# Port forwarding bsnl router



## Arsenal_Gunners (Jan 24, 2007)

Could anybody help me in setting up port forwarding in my BSNL router.The router is labeled UT300r2u.I searched for the manual of this router and found this picture *assistenza.tiscali.it/adsl/guide_test/ut300r2u/img/ut300r2u.gif

 but this is not my model.Mine looks like this *www.alphanetworks.com/images/asl_2300.jpg(found it at alphanetworks.com) 

here is a screenshot of my router interface.I hope it will help you guys figure what the Sh1t it is *img413.imageshack.us/img413/59/untitled3hf.th.jpg

I have tried the settings in virtual circuits(found it at portforward.com)

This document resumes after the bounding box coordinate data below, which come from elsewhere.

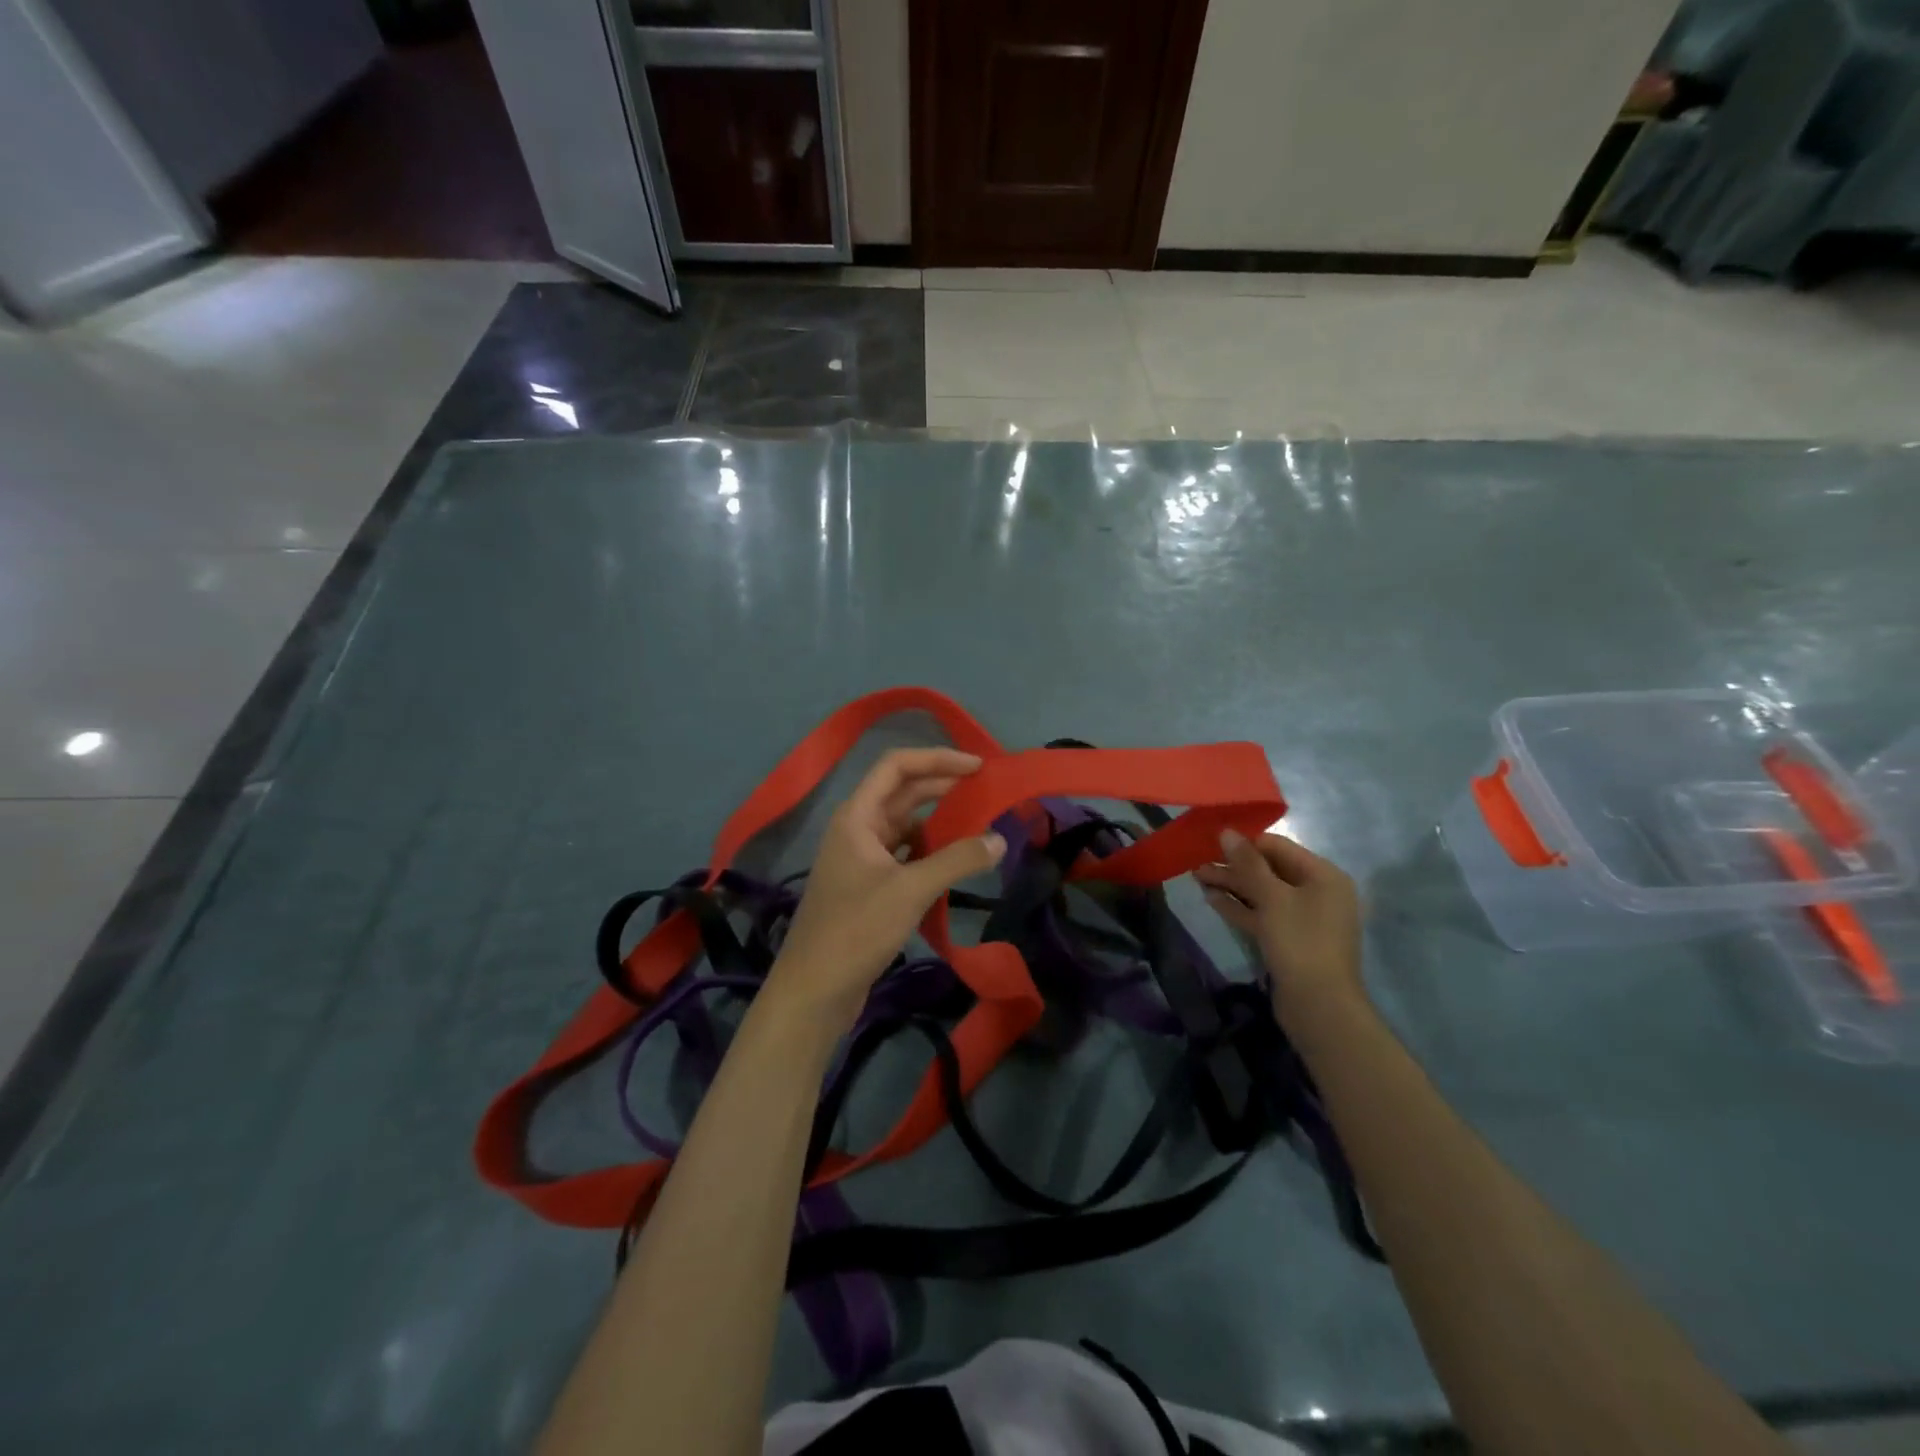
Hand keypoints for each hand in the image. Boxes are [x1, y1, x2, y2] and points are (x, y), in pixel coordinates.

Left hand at [766, 748, 1005, 1032]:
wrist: (814, 991)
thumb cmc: (856, 930)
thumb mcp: (911, 890)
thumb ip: (957, 860)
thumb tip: (999, 839)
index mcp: (857, 817)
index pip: (896, 766)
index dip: (937, 759)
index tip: (977, 766)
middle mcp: (857, 829)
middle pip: (902, 792)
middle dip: (943, 786)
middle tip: (987, 789)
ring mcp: (861, 859)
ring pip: (905, 825)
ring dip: (939, 821)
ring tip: (979, 822)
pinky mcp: (869, 886)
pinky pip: (905, 855)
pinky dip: (931, 851)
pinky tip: (956, 860)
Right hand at [1194, 830, 1363, 1026]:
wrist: (1319, 1007)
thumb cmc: (1300, 942)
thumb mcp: (1272, 898)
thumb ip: (1248, 863)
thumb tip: (1227, 832)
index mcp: (1324, 876)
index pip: (1278, 847)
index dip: (1244, 842)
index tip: (1211, 840)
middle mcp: (1318, 892)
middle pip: (1270, 870)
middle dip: (1234, 866)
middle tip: (1198, 862)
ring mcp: (1305, 918)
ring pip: (1263, 893)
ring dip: (1232, 885)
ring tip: (1198, 877)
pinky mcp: (1291, 939)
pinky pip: (1263, 914)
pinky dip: (1240, 907)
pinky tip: (1212, 900)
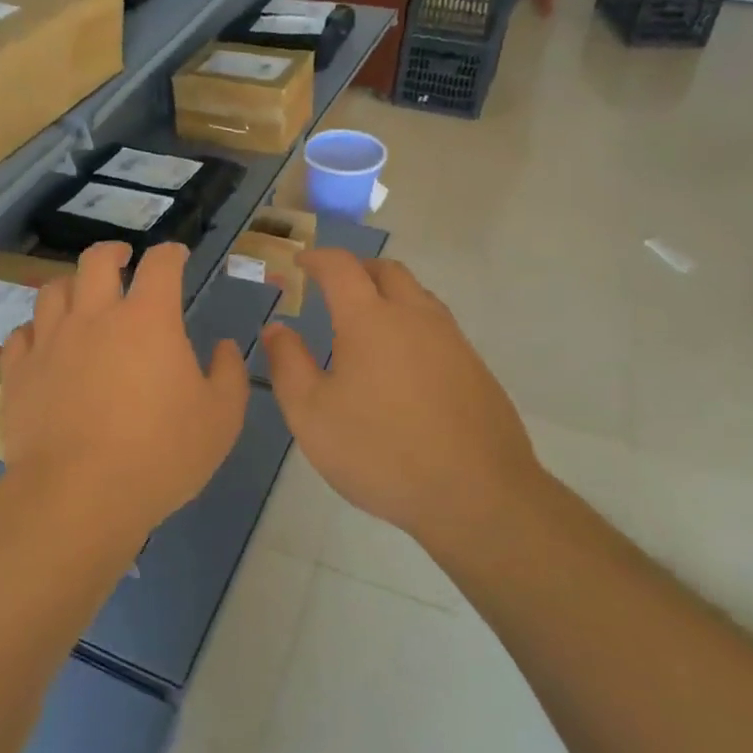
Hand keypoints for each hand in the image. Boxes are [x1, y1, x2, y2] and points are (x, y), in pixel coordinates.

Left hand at [0, 242, 248, 551]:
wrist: (79, 495)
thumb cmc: (160, 454)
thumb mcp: (221, 418)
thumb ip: (229, 374)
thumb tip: (224, 346)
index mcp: (147, 319)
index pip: (160, 264)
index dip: (171, 253)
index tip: (177, 256)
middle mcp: (94, 316)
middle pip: (96, 261)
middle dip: (113, 251)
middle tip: (122, 258)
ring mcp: (50, 342)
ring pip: (52, 290)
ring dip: (71, 286)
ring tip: (80, 297)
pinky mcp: (18, 373)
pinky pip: (20, 335)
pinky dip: (35, 331)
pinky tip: (43, 343)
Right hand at [259, 251, 544, 556]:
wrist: (476, 494)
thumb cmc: (380, 452)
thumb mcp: (311, 414)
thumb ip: (288, 364)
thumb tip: (277, 328)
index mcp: (370, 320)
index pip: (341, 268)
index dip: (317, 258)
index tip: (301, 262)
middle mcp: (415, 317)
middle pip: (388, 271)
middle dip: (357, 270)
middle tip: (333, 289)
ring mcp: (452, 341)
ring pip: (418, 297)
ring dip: (389, 296)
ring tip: (366, 326)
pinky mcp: (475, 368)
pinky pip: (437, 328)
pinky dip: (411, 325)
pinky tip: (401, 366)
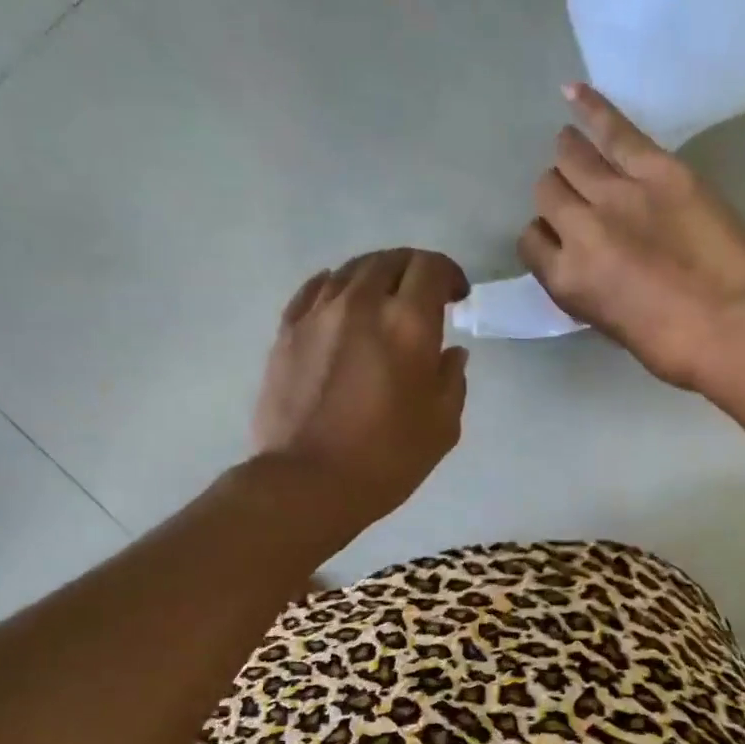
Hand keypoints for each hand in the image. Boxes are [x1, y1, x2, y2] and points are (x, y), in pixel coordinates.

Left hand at [252, 248, 469, 529]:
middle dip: (413, 271)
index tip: (457, 296)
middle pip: (389, 260)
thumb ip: (452, 379)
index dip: (449, 274)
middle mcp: (361, 304)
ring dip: (375, 276)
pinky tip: (341, 300)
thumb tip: (451, 352)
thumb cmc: (387, 459)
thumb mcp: (442, 426)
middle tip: (424, 297)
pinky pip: (313, 291)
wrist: (308, 483)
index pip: (430, 268)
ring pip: (350, 271)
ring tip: (383, 300)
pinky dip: (335, 287)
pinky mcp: (286, 332)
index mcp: (407, 324)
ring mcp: (317, 315)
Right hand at [516, 83, 744, 390]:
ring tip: (576, 149)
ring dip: (570, 154)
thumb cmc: (672, 347)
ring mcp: (617, 194)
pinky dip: (591, 108)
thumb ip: (590, 287)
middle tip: (579, 199)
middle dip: (558, 196)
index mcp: (566, 280)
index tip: (562, 239)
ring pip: (571, 157)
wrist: (730, 326)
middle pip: (548, 193)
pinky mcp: (658, 169)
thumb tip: (590, 264)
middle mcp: (579, 230)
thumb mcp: (612, 326)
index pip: (532, 242)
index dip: (546, 237)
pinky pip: (614, 129)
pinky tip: (574, 93)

So guys,any ideas or I should give it up.


----------



## varunprabhakar (Jan 24, 2007)

heres wot to do.
1. click on advanced tab at the top.
2. click on virtual server tab on left side
3. enter ur ip address in private ip.
4. leave the protocol type as default i.e. any
5. enter the local port which u want to forward.
6. click on single port in drop down menu.
7. then click apply.

tell me if tht wud do ur job.
add some reps if i am of any help to u.


----------



## Arsenal_Gunners (Jan 24, 2007)

should I enter 192.168.1.3 as my ip address.


----------



## sreenidhi88 (May 14, 2008)

check my blog.i have given complete details of portforwarding this particular modem
*techtricks.x10hosting.com/?p=16


----------



## Arsenal_Gunners (May 14, 2008)

Lol this is a really old thread.
Thanks but I tried most of the methods mentioned and still can't get it to work.


----------



## sachin_kothari (May 14, 2008)

Check this out.


----------



## Arsenal_Gunners (May 14, 2008)

Thanks, but as I said I tried everything.


----------



## sachin_kothari (May 15, 2008)

then may be there is a problem with your router.


----------



## dheeraj_kumar (May 17, 2008)

portforward.com


----------